Walsingham had heard from his merchant contacts that Stucley was coming. A warning was sent to Lord Deputy Sidney, and the authorities in Bristol were put on their guard. A proclamation to the Irish nobility was rejected in case it implied that Stucley posed a real threat to ‘a prince of her majesty’s power, armed with the goodwill of her subjects’. As chance would have it, his flame was snuffed out a long way from the coasts of Munster. Putting in for supplies at Lisbon, Stucley was recruited by the devoutly Catholic King Sebastian of Portugal to join an expedition against the pro-Ottoman regime of the Sultan of Morocco.

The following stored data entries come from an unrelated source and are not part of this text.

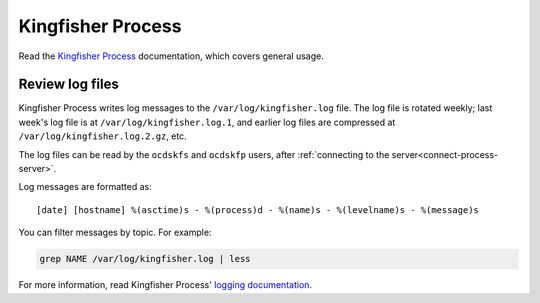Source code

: Kingfisher Process
==================

Read the `Kingfisher Process <https://kingfisher-process.readthedocs.io/en/latest/>`__ documentation, which covers general usage.

.. _kingfisher-process-review-log-files:

Review log files
----------------

Kingfisher Process writes log messages to the ``/var/log/kingfisher.log`` file. The log file is rotated weekly; last week's log file is at ``/var/log/kingfisher.log.1``, and earlier log files are compressed at ``/var/log/kingfisher.log.2.gz``, etc.

The log files can be read by the ``ocdskfs`` and ``ocdskfp`` users, after :ref:`connecting to the server<connect-process-server>`.

Log messages are formatted as::

    [date] [hostname] %(asctime)s - %(process)d - %(name)s - %(levelname)s - %(message)s

You can filter messages by topic. For example:

.. code-block:: bash

    grep NAME /var/log/kingfisher.log | less

For more information, read Kingfisher Process' `logging documentation <https://kingfisher-process.readthedocs.io/en/latest/logging.html>`__.
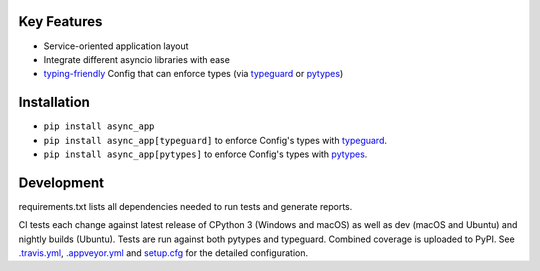 .. image:: https://travis-ci.org/Kentzo/async_app.svg?branch=master
    :target: https://travis-ci.org/Kentzo/async_app
    :alt: Travis
.. image:: https://ci.appveyor.com/api/projects/status/abqxn2vbk5k2styb/branch/master?svg=true
    :target: https://ci.appveyor.com/project/Kentzo/async-app
    :alt: AppVeyor
.. image:: https://codecov.io/gh/Kentzo/async_app/branch/master/graph/badge.svg
    :target: https://codecov.io/gh/Kentzo/async_app
    :alt: Coverage
.. image:: https://pyup.io/repos/github/Kentzo/async_app/shield.svg
    :target: https://pyup.io/repos/github/Kentzo/async_app/
    :alt: Updates
.. image:: https://pyup.io/repos/github/Kentzo/async_app/python-3-shield.svg
    :target: https://pyup.io/repos/github/Kentzo/async_app/
    :alt: Python 3
.. image:: https://img.shields.io/pypi/v/async_app.svg
    :target: https://pypi.python.org/pypi/async_app
    :alt: PyPI

Key Features
============

- Service-oriented application layout
- Integrate different asyncio libraries with ease
- `typing-friendly <https://docs.python.org/3/library/typing.html>`_ Config that can enforce types (via `typeguard <typeguard>`_ or `pytypes <pytypes>`_)


Installation
============

- ``pip install async_app``
- ``pip install async_app[typeguard]`` to enforce Config's types with `typeguard <typeguard>`_.
- ``pip install async_app[pytypes]`` to enforce Config's types with `pytypes <pytypes>`_.


Development
===========

requirements.txt lists all dependencies needed to run tests and generate reports.

CI tests each change against latest release of CPython 3 (Windows and macOS) as well as dev (macOS and Ubuntu)
and nightly builds (Ubuntu).
Tests are run against both pytypes and typeguard. Combined coverage is uploaded to PyPI.
See `.travis.yml <.travis.yml>`_, `.appveyor.yml <.appveyor.yml>`_ and `setup.cfg <setup.cfg>`_
for the detailed configuration.
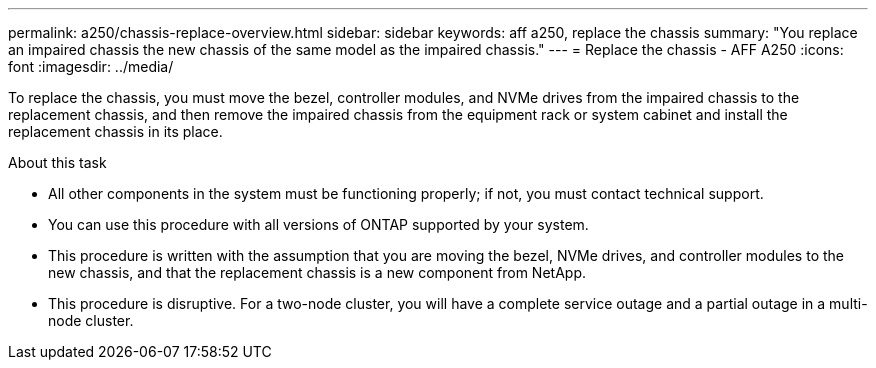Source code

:---
permalink: a250/chassis-replace-overview.html
sidebar: sidebar
keywords: aff a250, replace the chassis
summary: "You replace an impaired chassis the new chassis of the same model as the impaired chassis."
---
= Replace the chassis - AFF A250
:icons: font
:imagesdir: ../media/

[.lead]
To replace the chassis, you must move the bezel, controller modules, and NVMe drives from the impaired chassis to the replacement chassis, and then remove the impaired chassis from the equipment rack or system cabinet and install the replacement chassis in its place.

.About this task
* All other components in the system must be functioning properly; if not, you must contact technical support.
* You can use this procedure with all versions of ONTAP supported by your system.
* This procedure is written with the assumption that you are moving the bezel, NVMe drives, and controller modules to the new chassis, and that the replacement chassis is a new component from NetApp.
* This procedure is disruptive. For a two-node cluster, you will have a complete service outage and a partial outage in a multi-node cluster.

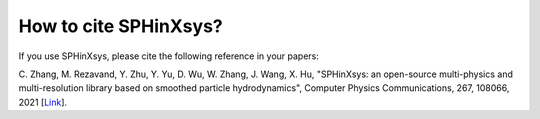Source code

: ==========================
How to cite SPHinXsys?
==========================
If you use SPHinXsys, please cite the following reference in your papers:


C. Zhang, M. Rezavand, Y. Zhu, Y. Yu, D. Wu, W. Zhang, J. Wang, X. Hu, 
"SPHinXsys: an open-source multi-physics and multi-resolution library based on smoothed particle hydrodynamics", 
Computer Physics Communications, 267, 108066, 2021 [Link_].

.. _Link: https://doi.org/10.1016/j.cpc.2021.108066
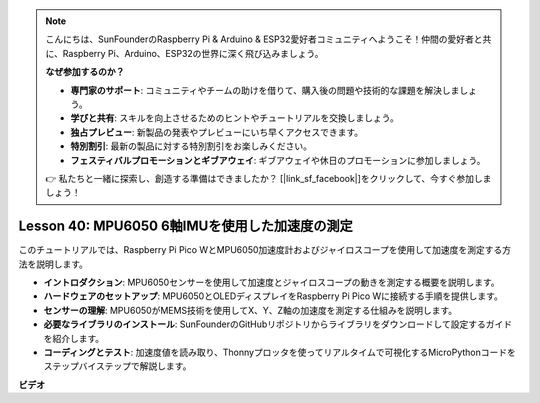.. note::

    こんにちは、SunFounderのRaspberry Pi & Arduino & ESP32愛好者コミュニティへようこそ！仲間の愛好者と共に、Raspberry Pi、Arduino、ESP32の世界に深く飛び込みましょう。

    **なぜ参加するのか？**

    - **専門家のサポート**: コミュニティやチームの助けを借りて、購入後の問題や技術的な課題を解決しましょう。
    - **学びと共有**: スキルを向上させるためのヒントやチュートリアルを交換しましょう。
    - **独占プレビュー**: 新製品の発表やプレビューにいち早くアクセスできます。
    - **特別割引**: 最新の製品に対する特別割引をお楽しみください。
    - **フェスティバルプロモーションとギブアウェイ**: ギブアウェイや休日のプロモーションに参加しましょう。

    👉 私たちと一緒に探索し、創造する準備はできましたか？ [|link_sf_facebook|]をクリックして、今すぐ参加しましょう！

Lesson 40: MPU6050 6軸IMUを使用した加速度の測定
=============================================================================
このチュートリアルでは、Raspberry Pi Pico WとMPU6050加速度計およびジャイロスコープを使用して加速度を測定する方法を説明します。

* **イントロダクション**: MPU6050センサーを使用して加速度とジャイロスコープの動きを測定する概要を説明します。
* **ハードウェアのセットアップ**: MPU6050とOLEDディスプレイをRaspberry Pi Pico Wに接続する手順を提供します。
* **センサーの理解**: MPU6050がMEMS技術を使用してX、Y、Z軸の加速度を測定する仕組みを説明します。
* **必要なライブラリのインストール**: SunFounderのGitHubリポジトリからライブラリをダウンロードして設定するガイドを紹介します。
* **コーディングとテスト**: 加速度値を読み取り、Thonnyプロッタを使ってリアルタイムで可視化するMicroPythonコードをステップバイステップで解説します。



**ビデオ**

.. raw:: html

    <iframe width="700" height="500" src="https://www.youtube.com/embed/1eLOxVcG-8c?si=SSJqXad82K4QE4WL" title="YouTube video player" frameborder="0" allow="accelerometer; autoplay; clipboard-write; encrypted-media; gyroscope; picture-in-picture; web-share" allowfullscreen></iframe>
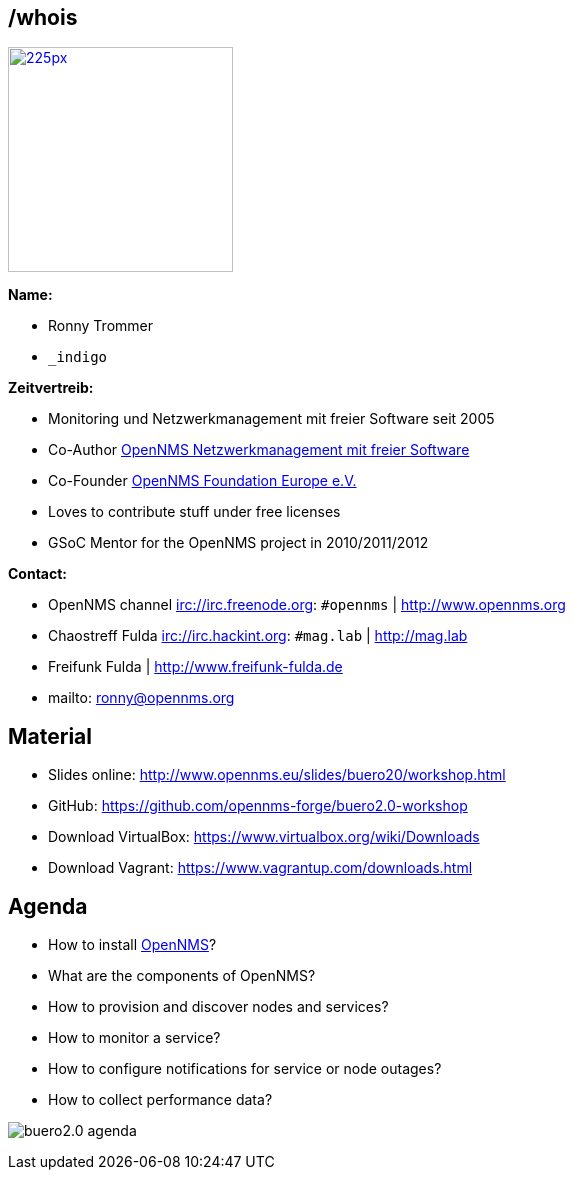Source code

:
// Introduction
== /whois

image::images/ronny_right.png[225px, 225px, float="right", link="http://www.open-factory.org"]

*Name:*

- Ronny Trommer
- `_indigo`

*Zeitvertreib:*

- Monitoring und Netzwerkmanagement mit freier Software seit 2005
- Co-Author link:http://www.dpunkt.de/buecher/3194.html[OpenNMS Netzwerkmanagement mit freier Software]
- Co-Founder link:http://www.opennms.eu[OpenNMS Foundation Europe e.V.]
- Loves to contribute stuff under free licenses
- GSoC Mentor for the OpenNMS project in 2010/2011/2012

*Contact:*

- OpenNMS channel irc://irc.freenode.org: `#opennms` | http://www.opennms.org
- Chaostreff Fulda irc://irc.hackint.org: `#mag.lab` | http://mag.lab
- Freifunk Fulda | http://www.freifunk-fulda.de
- mailto: ronny@opennms.org

== Material

- Slides online: http://www.opennms.eu/slides/buero20/workshop.html
- GitHub: https://github.com/opennms-forge/buero2.0-workshop
- Download VirtualBox: https://www.virtualbox.org/wiki/Downloads
- Download Vagrant: https://www.vagrantup.com/downloads.html

== Agenda

- How to install link://www.opennms.org[OpenNMS]?
- What are the components of OpenNMS?
- How to provision and discover nodes and services?
- How to monitor a service?
- How to configure notifications for service or node outages?
- How to collect performance data?

<<<

image:images/buero2.0-agenda.png[]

Sebastian bought his loyalty by promising to send a fleet against Ireland once the Moors had been defeated.
Both men were killed in the ensuing rout of the Christians at Ksar el Kebir, Stucley losing his legs to a Portuguese cannon.
With one leaking ship and a few hundred raggle-taggle followers, Stucley can hardly have hoped to take on Elizabeth’s army in Ireland. But his story was interwoven with that of a far more dangerous opponent of the crown. James fitz Maurice Fitzgerald, a cousin of the Earl of Desmond, was another rebel adrift in Paris and Rome looking to liberate Ireland from the English. Unlike Stucley, however, he was Irish-born and a cradle Catholic. Fitz Maurice had led an uprising in Munster in 1569, restoring the mass in the towns which he captured and demanding that Protestants be expelled. His revolt gave voice to an ideology of Irish resistance. English rule in Ireland, he argued, depended on a gift made by the pope to King Henry II. That grant of power had been annulled by Henry VIII’s break from Rome, leaving Ireland free to seek a new ruler. The surrender of his allies had driven fitz Maurice into exile, but he continued to hawk his own brand of revolution around the Catholic courts of Europe. In July 1579 he came ashore at Smerwick on Ireland’s south-western tip, leading a company including survivors from Stucley’s escapade and the English Catholic resistance theorist Nicholas Sander. Fitz Maurice was killed a month later in a fight over some stolen horses, but Desmond took his place at the head of an uprising which Sander hoped to coax into a revolt of all Ireland. The royal official Nicholas Walshe explained the scale of the threat to Walsingham:
and now that [Desmond] is got in arms … he doth not behave himself as other rebels are wont to do, which (however ill soever they intend) do still pray for the prince, but in skirmishing do cry,
papaboe
, as who should say God send the pope strength and victory.